SOAP (Simple Object Access Protocol)
A protocol for exchanging structured information in the implementation of web services, using XML.
SSL/TLS (Secure Sockets Layer/Transport Layer Security)
Cryptographic protocols that provide communication security over a computer network.
Status Code
A three-digit integer that indicates the result of a request. Common examples include 200 (OK), 400 (Bad Request), 401 (Unauthorized), 403 (Forbidden), and 500 (Internal Server Error).
Swagger
The previous name of OpenAPI Specification (OAS). A set of open-source tools built around the OpenAPI Specification that can help you design, build, document, and consume RESTful Web services.
T
Throttling
A backend process that dynamically limits the number of requests an API consumer can make over a specific period. It is similar to Rate Limiting but is often implemented to protect the API infrastructure from being overloaded.
U-Z
U |
V |
W |
X |
Y |
Z |
|---|
U
URI (Uniform Resource Identifier)
A string of characters that identifies a name or a resource on the internet.
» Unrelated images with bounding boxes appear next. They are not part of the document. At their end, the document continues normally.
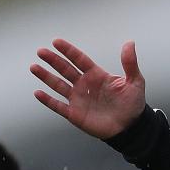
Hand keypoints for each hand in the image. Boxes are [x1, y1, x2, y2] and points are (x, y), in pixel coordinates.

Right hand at [31, 39, 145, 138]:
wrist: (131, 127)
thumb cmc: (133, 104)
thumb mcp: (135, 82)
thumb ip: (130, 63)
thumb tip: (130, 43)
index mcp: (96, 75)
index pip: (79, 59)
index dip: (68, 51)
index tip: (57, 42)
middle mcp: (84, 85)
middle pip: (65, 69)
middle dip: (53, 60)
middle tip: (41, 51)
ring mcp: (78, 99)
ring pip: (58, 85)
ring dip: (46, 76)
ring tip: (34, 67)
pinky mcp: (75, 114)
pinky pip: (58, 106)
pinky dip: (48, 100)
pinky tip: (38, 93)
A URL (Uniform Resource Locator) is a type of URI that also provides the means of locating the resource.
V
Versioning (API)
The practice of releasing multiple versions of an API to accommodate changes without breaking existing clients.
Versioning (API documentation)
The practice of maintaining and publishing documentation that corresponds precisely to a specific version of the API, ensuring developers use the correct instructions.
W
Webhook
An automated message sent from apps when something happens. They deliver data to other applications as it happens, meaning you get data immediately, unlike typical APIs where you would need to poll for data very frequently.
X
XML (Extensible Markup Language)
A markup language that defines a set of rules for encoding documents in a format that is both human-readable and machine-readable.
Y
YAML (YAML Ain't Markup Language)
A human-friendly data serialization standard often used for configuration files and data-exchange between languages. It is commonly used for defining OpenAPI Specifications and CI/CD pipelines.
Z
Zero Trust
A security model based on the principle of "never trust, always verify." It requires all users, even those inside the organization's network, to be authenticated, authorized, and continuously validated before being granted access to resources (like APIs).